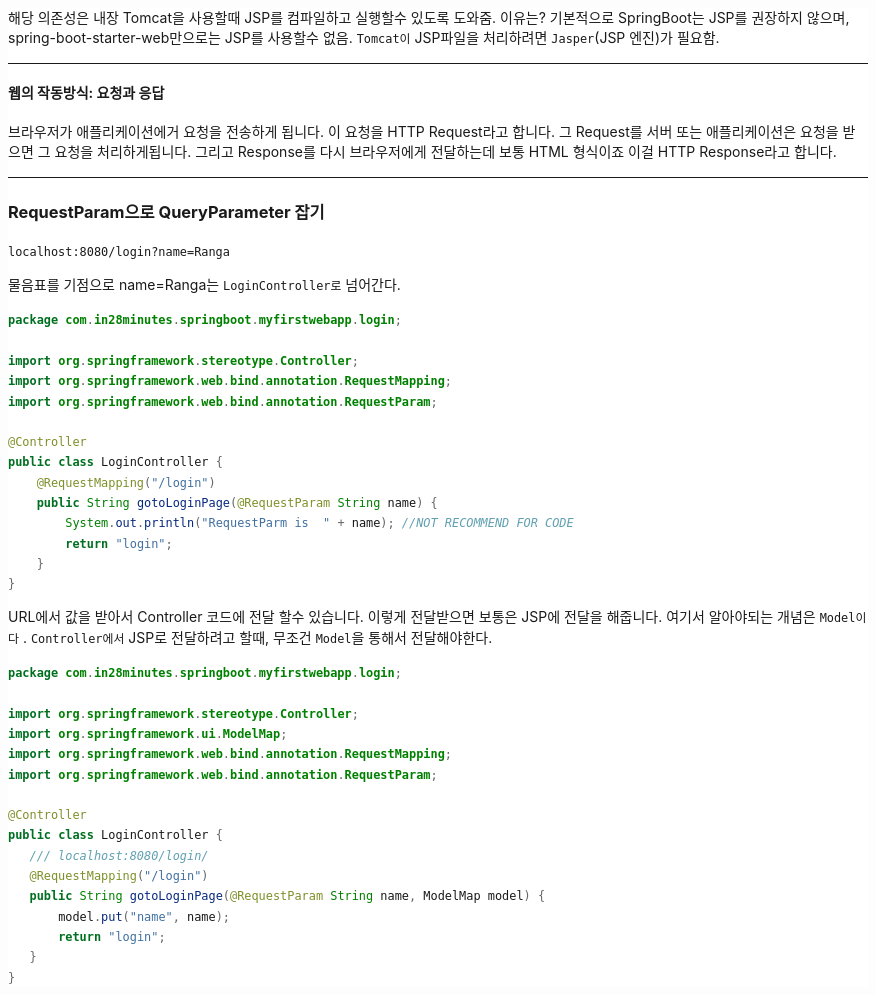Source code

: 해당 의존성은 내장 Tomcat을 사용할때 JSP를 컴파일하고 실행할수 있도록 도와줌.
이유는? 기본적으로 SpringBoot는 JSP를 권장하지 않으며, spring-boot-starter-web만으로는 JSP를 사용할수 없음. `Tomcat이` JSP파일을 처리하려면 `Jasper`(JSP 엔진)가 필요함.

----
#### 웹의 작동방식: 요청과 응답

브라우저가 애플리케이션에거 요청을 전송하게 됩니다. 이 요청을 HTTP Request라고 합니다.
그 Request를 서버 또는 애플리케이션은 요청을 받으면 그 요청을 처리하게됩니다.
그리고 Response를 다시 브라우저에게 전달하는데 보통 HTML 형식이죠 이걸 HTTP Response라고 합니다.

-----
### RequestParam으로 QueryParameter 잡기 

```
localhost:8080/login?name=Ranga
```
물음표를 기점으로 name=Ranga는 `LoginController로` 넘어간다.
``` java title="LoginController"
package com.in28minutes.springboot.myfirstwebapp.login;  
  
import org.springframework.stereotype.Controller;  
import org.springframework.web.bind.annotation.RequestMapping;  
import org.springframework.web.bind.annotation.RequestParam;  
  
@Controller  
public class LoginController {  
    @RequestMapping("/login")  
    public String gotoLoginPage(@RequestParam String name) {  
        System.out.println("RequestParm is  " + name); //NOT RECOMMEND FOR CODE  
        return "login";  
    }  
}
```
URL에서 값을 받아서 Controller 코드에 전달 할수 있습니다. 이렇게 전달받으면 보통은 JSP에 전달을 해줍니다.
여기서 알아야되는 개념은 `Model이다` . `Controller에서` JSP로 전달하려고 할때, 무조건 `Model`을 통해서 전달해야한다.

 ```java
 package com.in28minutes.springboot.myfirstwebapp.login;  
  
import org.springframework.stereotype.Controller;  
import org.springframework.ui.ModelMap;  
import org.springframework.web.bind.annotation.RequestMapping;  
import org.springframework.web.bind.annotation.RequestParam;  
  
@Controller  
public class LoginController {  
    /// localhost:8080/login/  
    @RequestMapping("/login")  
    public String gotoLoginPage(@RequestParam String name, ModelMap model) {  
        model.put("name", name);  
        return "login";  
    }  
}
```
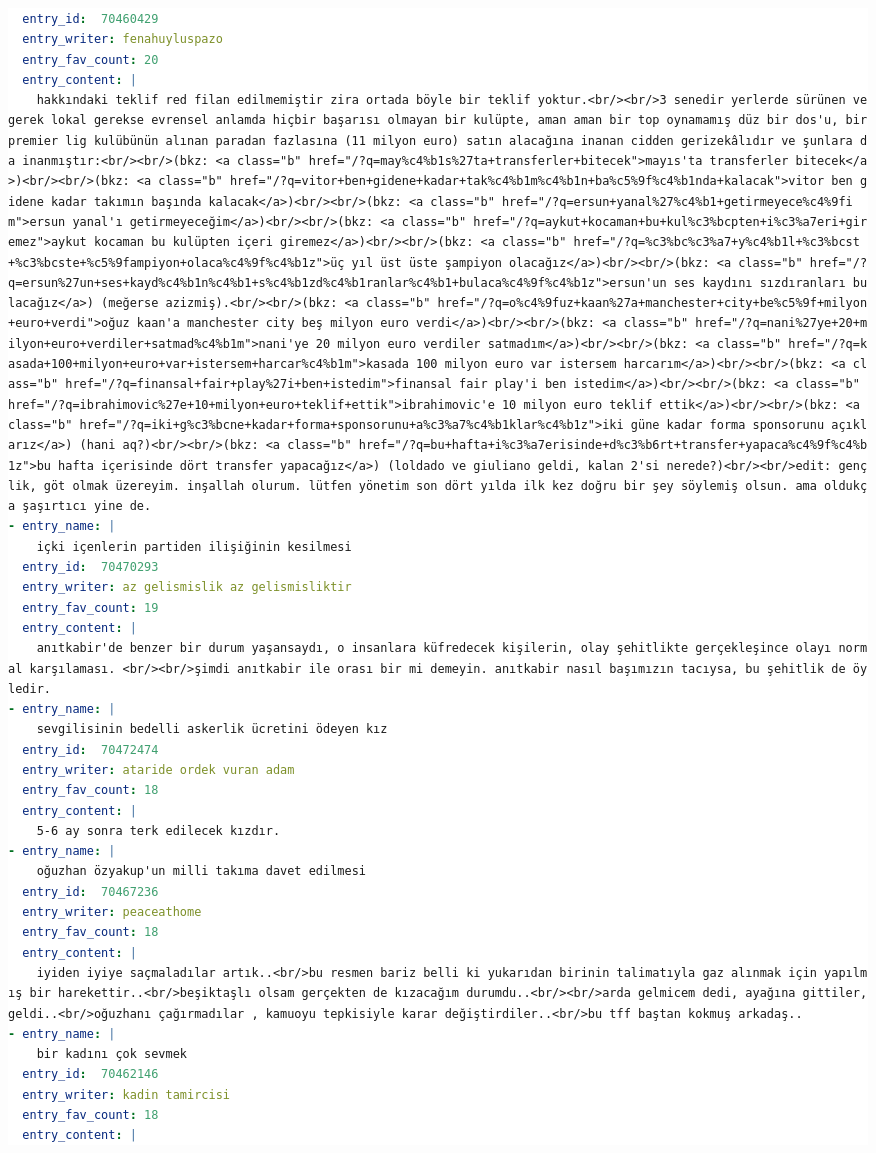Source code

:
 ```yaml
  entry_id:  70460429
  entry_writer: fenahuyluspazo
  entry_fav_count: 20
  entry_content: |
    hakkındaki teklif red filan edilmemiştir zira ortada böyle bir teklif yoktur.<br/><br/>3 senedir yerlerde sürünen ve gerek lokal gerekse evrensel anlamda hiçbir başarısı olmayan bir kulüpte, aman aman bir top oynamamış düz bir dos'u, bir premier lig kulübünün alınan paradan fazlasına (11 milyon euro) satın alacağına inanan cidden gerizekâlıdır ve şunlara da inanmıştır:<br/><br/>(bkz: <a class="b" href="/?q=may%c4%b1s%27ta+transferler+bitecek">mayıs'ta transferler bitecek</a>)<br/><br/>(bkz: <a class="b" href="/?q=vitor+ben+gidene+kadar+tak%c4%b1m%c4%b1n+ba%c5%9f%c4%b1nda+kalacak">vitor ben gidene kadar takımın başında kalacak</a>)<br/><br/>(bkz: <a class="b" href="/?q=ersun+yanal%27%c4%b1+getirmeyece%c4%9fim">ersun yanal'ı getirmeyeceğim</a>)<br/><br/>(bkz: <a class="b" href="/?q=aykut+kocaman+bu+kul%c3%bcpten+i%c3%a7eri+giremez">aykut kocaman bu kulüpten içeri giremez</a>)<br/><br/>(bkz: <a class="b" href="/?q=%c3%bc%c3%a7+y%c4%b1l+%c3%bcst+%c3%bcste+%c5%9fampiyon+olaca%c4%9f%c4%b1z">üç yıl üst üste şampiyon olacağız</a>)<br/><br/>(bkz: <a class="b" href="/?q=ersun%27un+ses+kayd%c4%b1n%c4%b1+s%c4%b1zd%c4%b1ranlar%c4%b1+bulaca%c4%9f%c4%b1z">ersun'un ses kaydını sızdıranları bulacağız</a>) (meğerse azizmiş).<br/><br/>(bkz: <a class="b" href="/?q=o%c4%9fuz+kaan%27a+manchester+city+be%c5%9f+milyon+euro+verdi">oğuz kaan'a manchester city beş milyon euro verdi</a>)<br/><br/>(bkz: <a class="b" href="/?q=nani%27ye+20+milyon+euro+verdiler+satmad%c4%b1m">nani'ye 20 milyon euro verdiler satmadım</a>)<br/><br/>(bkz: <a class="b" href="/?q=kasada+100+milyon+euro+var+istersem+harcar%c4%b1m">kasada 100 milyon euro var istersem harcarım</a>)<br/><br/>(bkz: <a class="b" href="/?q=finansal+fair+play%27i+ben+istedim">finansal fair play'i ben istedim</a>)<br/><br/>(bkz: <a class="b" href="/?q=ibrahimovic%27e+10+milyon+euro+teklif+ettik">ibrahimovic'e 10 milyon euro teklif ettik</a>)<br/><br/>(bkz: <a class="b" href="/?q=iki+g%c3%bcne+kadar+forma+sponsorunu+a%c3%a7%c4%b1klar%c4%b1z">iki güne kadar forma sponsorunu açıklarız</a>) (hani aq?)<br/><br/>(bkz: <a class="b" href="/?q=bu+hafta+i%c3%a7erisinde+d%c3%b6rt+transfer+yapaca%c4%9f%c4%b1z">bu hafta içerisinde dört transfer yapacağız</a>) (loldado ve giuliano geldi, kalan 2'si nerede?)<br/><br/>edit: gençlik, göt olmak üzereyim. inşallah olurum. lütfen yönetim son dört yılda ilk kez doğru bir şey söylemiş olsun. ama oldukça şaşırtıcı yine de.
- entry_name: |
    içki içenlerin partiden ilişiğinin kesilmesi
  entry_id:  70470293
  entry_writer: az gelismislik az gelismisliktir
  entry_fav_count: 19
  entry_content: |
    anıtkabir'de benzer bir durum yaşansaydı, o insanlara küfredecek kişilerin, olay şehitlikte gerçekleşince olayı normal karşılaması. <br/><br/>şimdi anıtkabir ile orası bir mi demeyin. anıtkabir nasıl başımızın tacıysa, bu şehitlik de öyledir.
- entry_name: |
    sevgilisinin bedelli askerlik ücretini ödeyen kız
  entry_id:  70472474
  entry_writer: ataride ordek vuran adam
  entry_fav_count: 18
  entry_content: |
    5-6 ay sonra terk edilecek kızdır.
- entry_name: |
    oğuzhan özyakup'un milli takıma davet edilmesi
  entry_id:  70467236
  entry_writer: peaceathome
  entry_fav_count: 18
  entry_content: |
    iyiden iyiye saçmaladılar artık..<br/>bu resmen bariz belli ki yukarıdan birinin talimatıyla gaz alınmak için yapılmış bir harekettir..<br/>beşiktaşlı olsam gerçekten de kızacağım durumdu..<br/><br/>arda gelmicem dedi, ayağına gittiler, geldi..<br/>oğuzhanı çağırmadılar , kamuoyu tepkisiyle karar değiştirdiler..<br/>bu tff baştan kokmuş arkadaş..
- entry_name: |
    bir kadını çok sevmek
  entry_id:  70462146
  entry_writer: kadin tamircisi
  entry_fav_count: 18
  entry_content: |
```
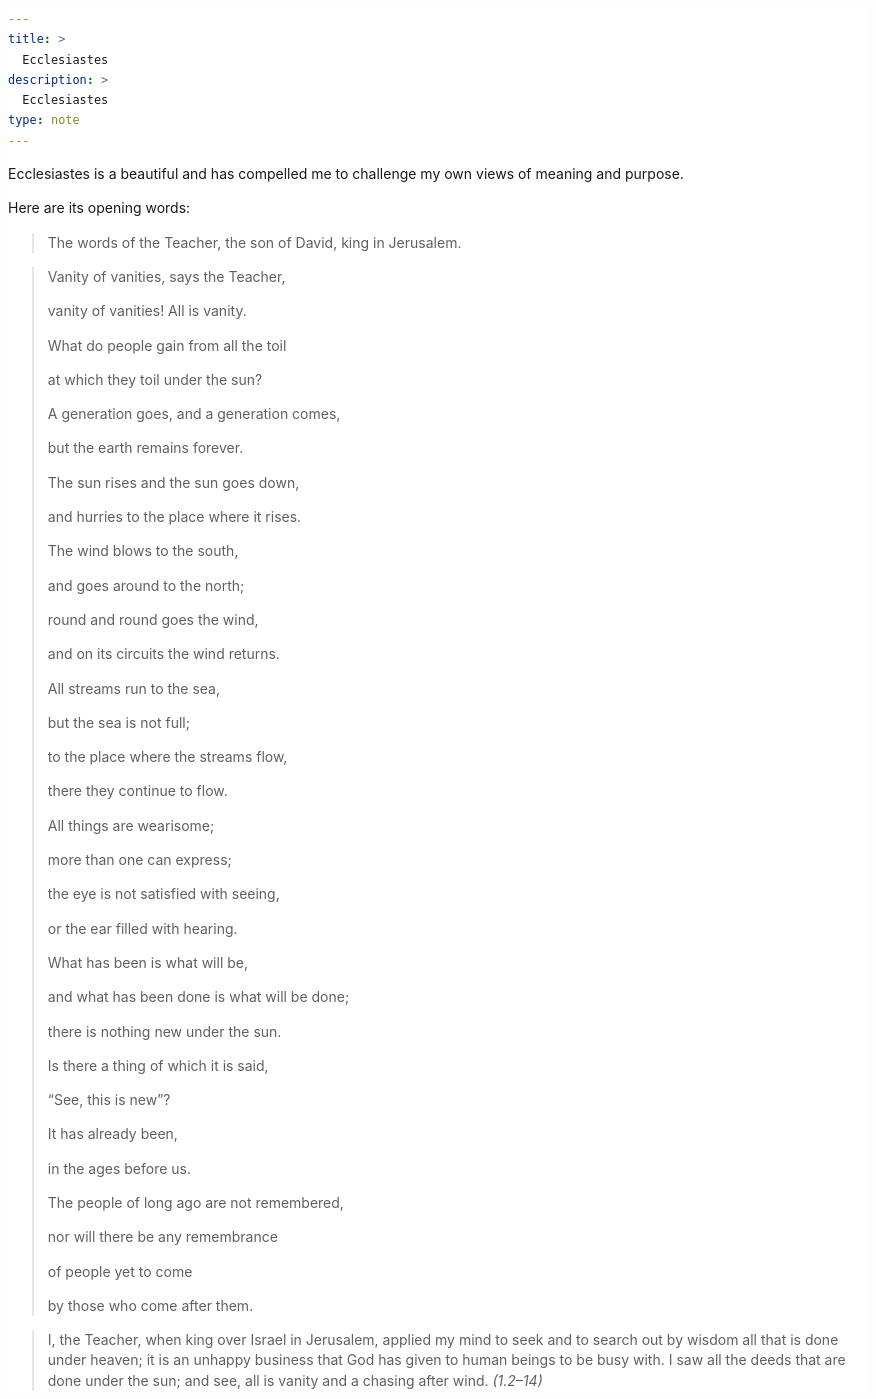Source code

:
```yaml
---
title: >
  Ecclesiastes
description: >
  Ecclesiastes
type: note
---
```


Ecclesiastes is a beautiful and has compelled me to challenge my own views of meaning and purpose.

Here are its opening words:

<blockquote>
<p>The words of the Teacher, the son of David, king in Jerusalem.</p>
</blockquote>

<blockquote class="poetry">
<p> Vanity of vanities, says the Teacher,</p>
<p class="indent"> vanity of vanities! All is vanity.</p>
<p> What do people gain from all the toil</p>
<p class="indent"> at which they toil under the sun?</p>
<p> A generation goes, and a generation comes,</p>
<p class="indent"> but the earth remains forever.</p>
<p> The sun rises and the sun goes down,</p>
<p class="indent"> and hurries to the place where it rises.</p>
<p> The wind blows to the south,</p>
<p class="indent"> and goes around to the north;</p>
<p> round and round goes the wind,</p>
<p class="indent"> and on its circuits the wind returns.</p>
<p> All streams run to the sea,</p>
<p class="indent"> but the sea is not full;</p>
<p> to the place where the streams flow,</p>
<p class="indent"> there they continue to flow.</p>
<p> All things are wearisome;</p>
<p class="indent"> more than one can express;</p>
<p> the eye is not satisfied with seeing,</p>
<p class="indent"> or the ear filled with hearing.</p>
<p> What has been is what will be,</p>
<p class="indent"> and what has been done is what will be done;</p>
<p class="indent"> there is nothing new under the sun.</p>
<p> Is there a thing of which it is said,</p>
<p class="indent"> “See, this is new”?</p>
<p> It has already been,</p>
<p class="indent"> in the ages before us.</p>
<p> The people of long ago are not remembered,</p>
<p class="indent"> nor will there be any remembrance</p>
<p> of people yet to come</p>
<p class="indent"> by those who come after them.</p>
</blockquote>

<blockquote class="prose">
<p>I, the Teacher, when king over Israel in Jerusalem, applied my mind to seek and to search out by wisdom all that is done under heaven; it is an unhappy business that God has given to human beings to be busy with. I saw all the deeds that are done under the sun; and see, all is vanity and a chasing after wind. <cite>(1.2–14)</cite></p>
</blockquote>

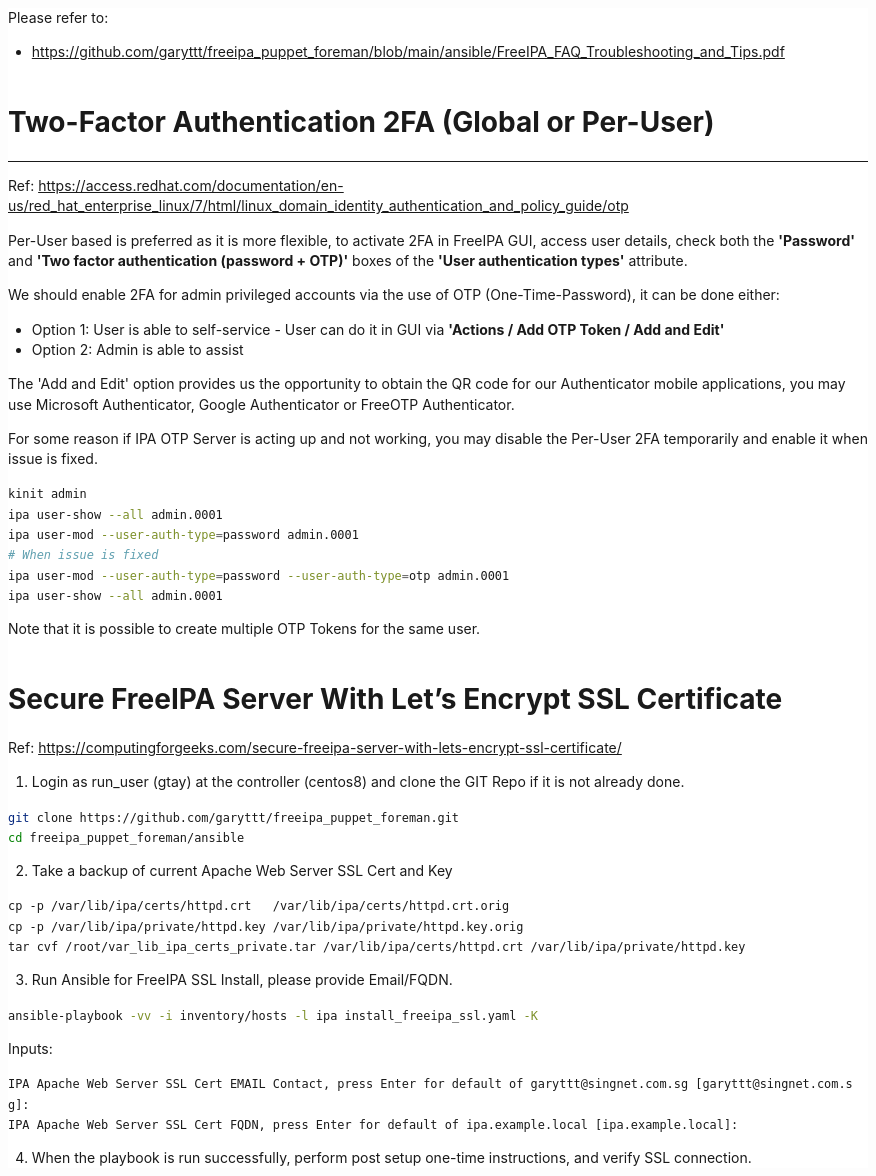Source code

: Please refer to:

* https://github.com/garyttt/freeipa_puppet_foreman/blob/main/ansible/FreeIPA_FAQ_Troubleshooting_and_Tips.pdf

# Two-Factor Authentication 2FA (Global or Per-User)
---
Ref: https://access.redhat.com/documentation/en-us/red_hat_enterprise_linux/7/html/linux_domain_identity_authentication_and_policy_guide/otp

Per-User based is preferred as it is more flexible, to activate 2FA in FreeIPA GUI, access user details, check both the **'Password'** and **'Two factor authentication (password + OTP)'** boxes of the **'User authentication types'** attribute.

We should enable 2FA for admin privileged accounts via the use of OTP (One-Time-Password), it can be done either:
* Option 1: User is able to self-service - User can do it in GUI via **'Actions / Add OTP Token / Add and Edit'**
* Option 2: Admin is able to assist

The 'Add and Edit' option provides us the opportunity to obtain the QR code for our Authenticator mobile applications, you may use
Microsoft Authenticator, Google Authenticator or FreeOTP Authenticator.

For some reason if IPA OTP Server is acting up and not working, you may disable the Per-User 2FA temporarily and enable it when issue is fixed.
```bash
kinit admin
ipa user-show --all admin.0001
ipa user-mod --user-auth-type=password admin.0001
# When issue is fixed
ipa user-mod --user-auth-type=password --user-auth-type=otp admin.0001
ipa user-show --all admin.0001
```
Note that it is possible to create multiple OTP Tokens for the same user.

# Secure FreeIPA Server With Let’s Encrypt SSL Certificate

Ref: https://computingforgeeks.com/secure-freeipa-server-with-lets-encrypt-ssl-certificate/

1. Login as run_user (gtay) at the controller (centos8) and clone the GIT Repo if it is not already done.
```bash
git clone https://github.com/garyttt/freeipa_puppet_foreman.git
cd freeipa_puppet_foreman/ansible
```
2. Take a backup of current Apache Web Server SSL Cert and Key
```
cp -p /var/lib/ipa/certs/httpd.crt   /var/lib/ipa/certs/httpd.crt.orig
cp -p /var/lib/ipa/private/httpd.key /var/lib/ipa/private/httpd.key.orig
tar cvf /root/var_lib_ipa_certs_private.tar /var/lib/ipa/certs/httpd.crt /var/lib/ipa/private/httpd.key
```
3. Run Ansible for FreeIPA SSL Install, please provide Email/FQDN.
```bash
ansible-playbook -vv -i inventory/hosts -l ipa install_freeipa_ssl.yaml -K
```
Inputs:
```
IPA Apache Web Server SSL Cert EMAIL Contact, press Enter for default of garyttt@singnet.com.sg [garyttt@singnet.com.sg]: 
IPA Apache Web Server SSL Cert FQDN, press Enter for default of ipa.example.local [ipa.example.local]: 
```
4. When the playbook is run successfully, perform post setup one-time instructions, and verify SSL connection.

= = = =

• _Assigned task_:
Gather and copy every line of the data in which the string "httpd" is found.

• _Output for this task_:
cp -p /var/lib/ipa/certs/httpd.crt   /var/lib/ipa/certs/httpd.crt.orig
cp -p /var/lib/ipa/private/httpd.key /var/lib/ipa/private/httpd.key.orig
tar cvf /root/var_lib_ipa_certs_private.tar /var/lib/ipa/certs/httpd.crt /var/lib/ipa/private/httpd.key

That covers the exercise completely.